> INSTRUCTIONS FOR THE TASK
Transcribe every line of the material below exactly, leaving out the pictures.

━━ SUPPLIED MATERIAL

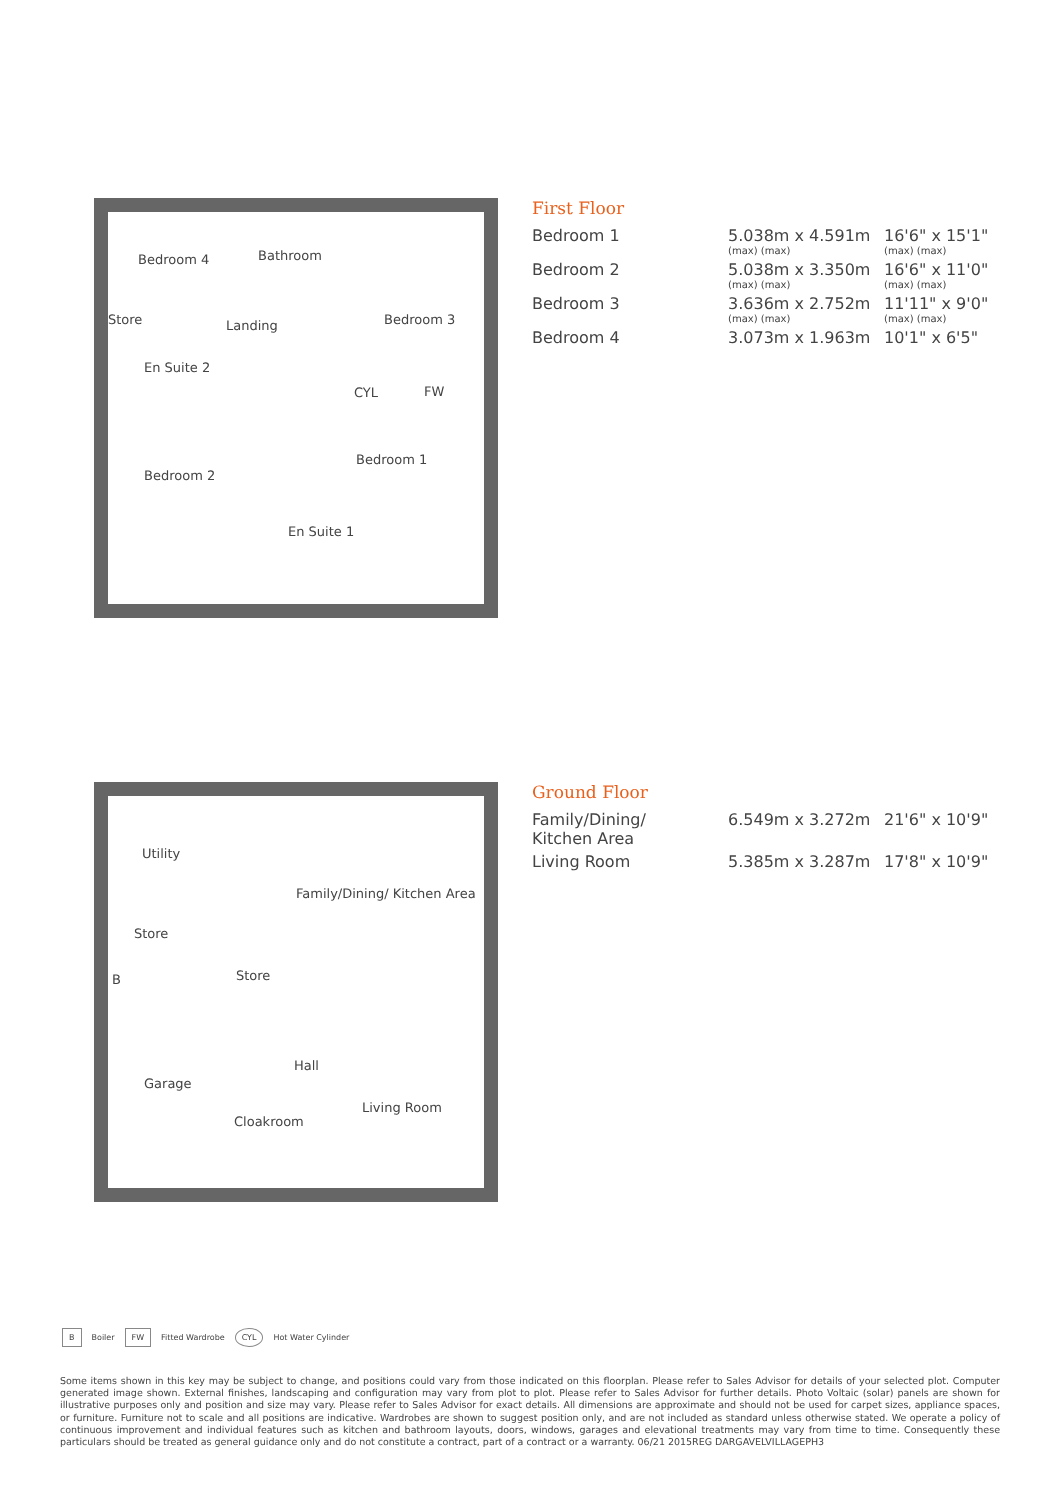Bedroom 4 Bathroom
Store Landing Bedroom 3
En Suite 2
Bedroom 1
FW CYL
Bedroom 2
En Suite 1
First Floor
| Bedroom 1 | 5.038m x 4.591m (max) (max) | 16'6" x 15'1" (max) (max) |
| Bedroom 2 | 5.038m x 3.350m (max) (max) | 16'6" x 11'0" (max) (max) |
| Bedroom 3 | 3.636m x 2.752m (max) (max) | 11'11" x 9'0" (max) (max) |
| Bedroom 4 | 3.073m x 1.963m | 10'1" x 6'5" |
Utility
Family/Dining/ Kitchen Area
Store
B Store
Hall
Garage
Cloakroom
Living Room
Ground Floor
| Family/Dining/ Kitchen Area | 6.549m x 3.272m | 21'6" x 10'9" |
| Living Room | 5.385m x 3.287m | 17'8" x 10'9" |
B Boiler FW Fitted Wardrobe CYL Hot Water Cylinder
Some items shown in this key may be subject to change, and positions could vary from those indicated on this floorplan. Please refer to Sales Advisor for details of your selected plot. Computer generated image shown. External finishes, landscaping and configuration may vary from plot to plot. Please refer to Sales Advisor for further details. Photo Voltaic (solar) panels are shown for illustrative purposes only and position and size may vary. Please refer to Sales Advisor for exact details. All dimensions are approximate and should not be used for carpet sizes, appliance spaces, or furniture. Furniture not to scale and all positions are indicative. Wardrobes are shown to suggest position only, and are not included as standard unless otherwise stated. We operate a policy of continuous improvement and individual features such as kitchen and bathroom layouts, doors, windows, garages and elevational treatments may vary from time to time. Consequently these particulars should be treated as general guidance only and do not constitute a contract, part of a contract or a warranty. 06/21 2015REG DARGAVELVILLAGEPH3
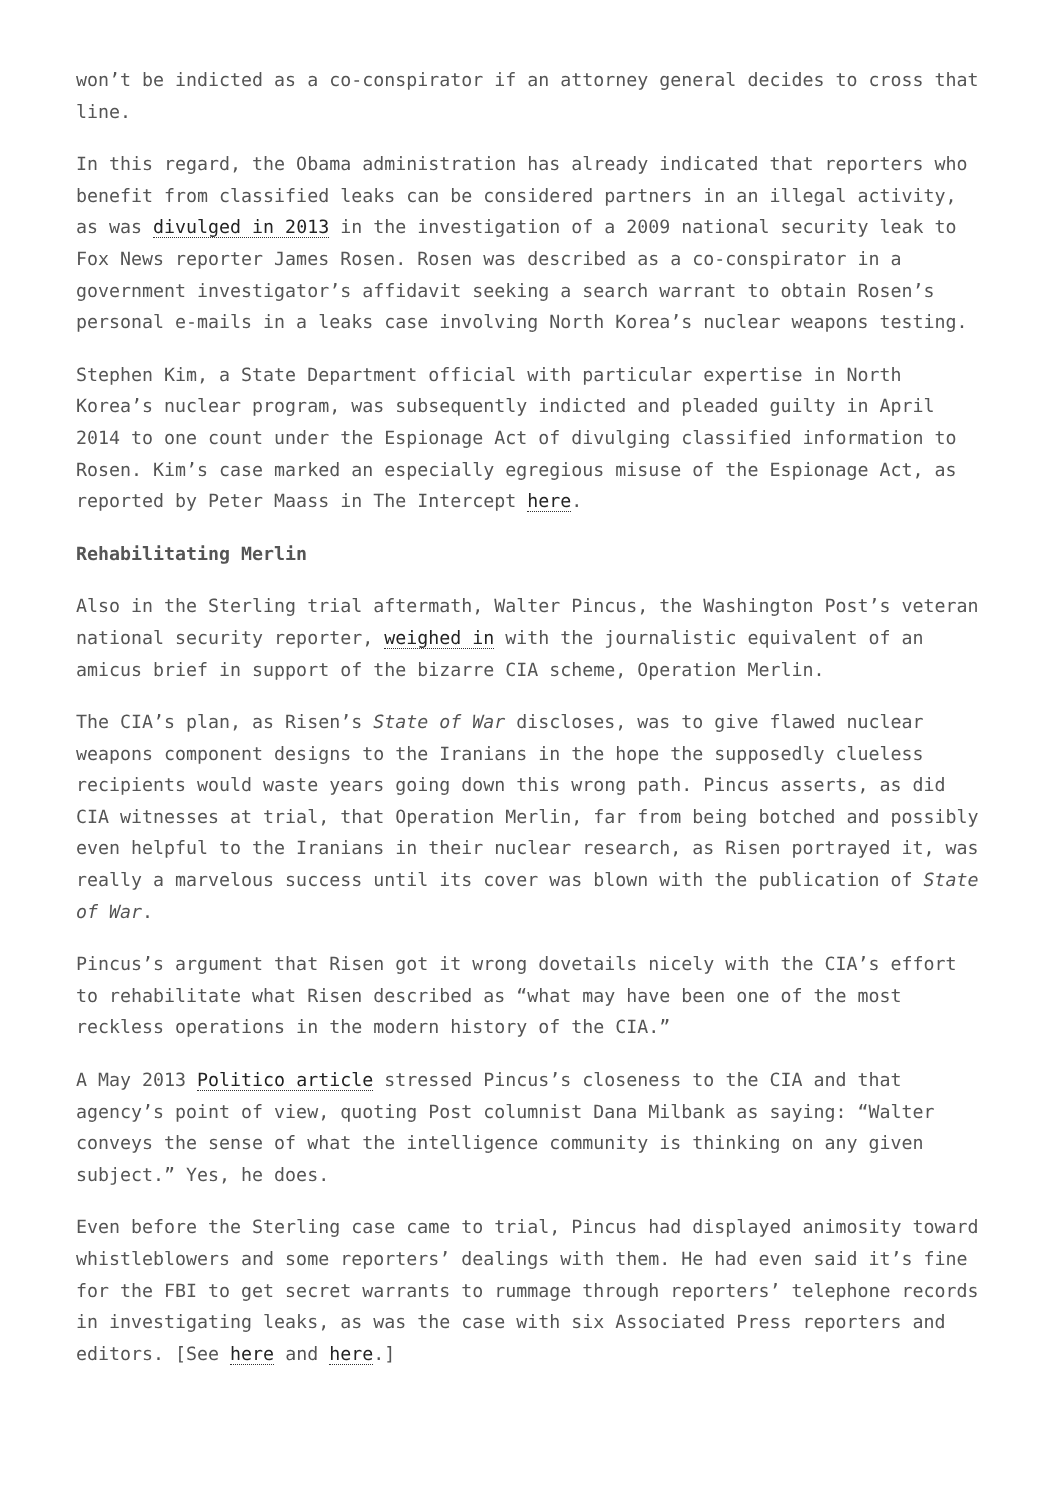won’t be indicted as a co-conspirator if an attorney general decides to cross that line.
In this regard, the Obama administration has already indicated that reporters who benefit from classified leaks can be considered partners in an illegal activity, as was divulged in 2013 in the investigation of a 2009 national security leak to Fox News reporter James Rosen. Rosen was described as a co-conspirator in a government investigator’s affidavit seeking a search warrant to obtain Rosen’s personal e-mails in a leaks case involving North Korea’s nuclear weapons testing.
Stephen Kim, a State Department official with particular expertise in North Korea’s nuclear program, was subsequently indicted and pleaded guilty in April 2014 to one count under the Espionage Act of divulging classified information to Rosen. Kim’s case marked an especially egregious misuse of the Espionage Act, as reported by Peter Maass in The Intercept here.
Rehabilitating Merlin
Also in the Sterling trial aftermath, Walter Pincus, the Washington Post’s veteran national security reporter, weighed in with the journalistic equivalent of an amicus brief in support of the bizarre CIA scheme, Operation Merlin.
The CIA’s plan, as Risen’s State of War discloses, was to give flawed nuclear weapons component designs to the Iranians in the hope the supposedly clueless recipients would waste years going down this wrong path. Pincus asserts, as did CIA witnesses at trial, that Operation Merlin, far from being botched and possibly even helpful to the Iranians in their nuclear research, as Risen portrayed it, was really a marvelous success until its cover was blown with the publication of State of War.
Pincus’s argument that Risen got it wrong dovetails nicely with the CIA’s effort to rehabilitate what Risen described as “what may have been one of the most reckless operations in the modern history of the CIA.”
A May 2013 Politico article stressed Pincus’s closeness to the CIA and that agency’s point of view, quoting Post columnist Dana Milbank as saying: “Walter conveys the sense of what the intelligence community is thinking on any given subject.” Yes, he does.
Even before the Sterling case came to trial, Pincus had displayed animosity toward whistleblowers and some reporters’ dealings with them. He had even said it’s fine for the FBI to get secret warrants to rummage through reporters’ telephone records in investigating leaks, as was the case with six Associated Press reporters and editors. [See here and here.]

━━━━

> SOLUTION TO THIS EXERCISE
Bedroom 4 Bathroom
Store Landing Bedroom 3
En Suite 2
Bedroom 1
FW CYL
Bedroom 2
En Suite 1
First Floor
| Bedroom 1 | 5.038m x 4.591m (max) (max) | 16'6" x 15'1" (max) (max) |
| Bedroom 2 | 5.038m x 3.350m (max) (max) | 16'6" x 11'0" (max) (max) |
| Bedroom 3 | 3.636m x 2.752m (max) (max) | 11'11" x 9'0" (max) (max) |
| Bedroom 4 | 3.073m x 1.963m | 10'1" x 6'5" |
Utility
Family/Dining/ Kitchen Area
Store
B Store
Hall
Garage
Cloakroom
Living Room
Ground Floor
| Family/Dining/ Kitchen Area | 6.549m x 3.272m | 21'6" x 10'9" |
| Living Room | 5.385m x 3.287m | 17'8" x 10'9" |
B Boiler FW Fitted Wardrobe CYL Hot Water Cylinder
Some items shown in this key may be subject to change, and positions could vary from those indicated on this floorplan. Please refer to Sales Advisor for details of your selected plot. Computer generated image shown. External finishes, landscaping and configuration may vary from plot to plot. Please refer to Sales Advisor for further details. Photo Voltaic (solar) panels are shown for illustrative purposes only and position and size may vary. Please refer to Sales Advisor for exact details. All dimensions are approximate and should not be used for carpet sizes, appliance spaces, or furniture. Furniture not to scale and all positions are indicative. Wardrobes are shown to suggest position only, and are not included as standard unless otherwise stated. We operate a policy of continuous improvement and individual features such as kitchen and bathroom layouts, doors, windows, garages and elevational treatments may vary from time to time. Consequently these particulars should be treated as general guidance only and do not constitute a contract, part of a contract or a warranty. 06/21 2015REG DARGAVELVILLAGEPH3
won’t be indicted as a co-conspirator if an attorney general decides to cross that line.
In this regard, the Obama administration has already indicated that reporters who benefit from classified leaks can be considered partners in an illegal activity, as was divulged in 2013 in the investigation of a 2009 national security leak to Fox News reporter James Rosen. Rosen was described as a co-conspirator in a government investigator’s affidavit seeking a search warrant to obtain Rosen’s personal e-mails in a leaks case involving North Korea’s nuclear weapons testing.
Stephen Kim, a State Department official with particular expertise in North Korea’s nuclear program, was subsequently indicted and pleaded guilty in April 2014 to one count under the Espionage Act of divulging classified information to Rosen. Kim’s case marked an especially egregious misuse of the Espionage Act, as reported by Peter Maass in The Intercept here.
Rehabilitating Merlin
Also in the Sterling trial aftermath, Walter Pincus, the Washington Post’s veteran national security reporter, weighed in with the journalistic equivalent of an amicus brief in support of the bizarre CIA scheme, Operation Merlin.
The CIA’s plan, as Risen’s State of War discloses, was to give flawed nuclear weapons component designs to the Iranians in the hope the supposedly clueless recipients would waste years going down this wrong path. Pincus asserts, as did CIA witnesses at trial, that Operation Merlin, far from being botched and possibly even helpful to the Iranians in their nuclear research, as Risen portrayed it, was really a marvelous success until its cover was blown with the publication of State of War.
Pincus’s argument that Risen got it wrong dovetails nicely with the CIA’s effort to rehabilitate what Risen described as “what may have been one of the most reckless operations in the modern history of the CIA.”
A May 2013 Politico article stressed Pincus’s closeness to the CIA and that agency’s point of view, quoting Post columnist Dana Milbank as saying: “Walter conveys the sense of what the intelligence community is thinking on any given subject.” Yes, he does.
Even before the Sterling case came to trial, Pincus had displayed animosity toward whistleblowers and some reporters’ dealings with them. He had even said it’s fine for the FBI to get secret warrants to rummage through reporters’ telephone records in investigating leaks, as was the case with six Associated Press reporters and editors. [See here and here.]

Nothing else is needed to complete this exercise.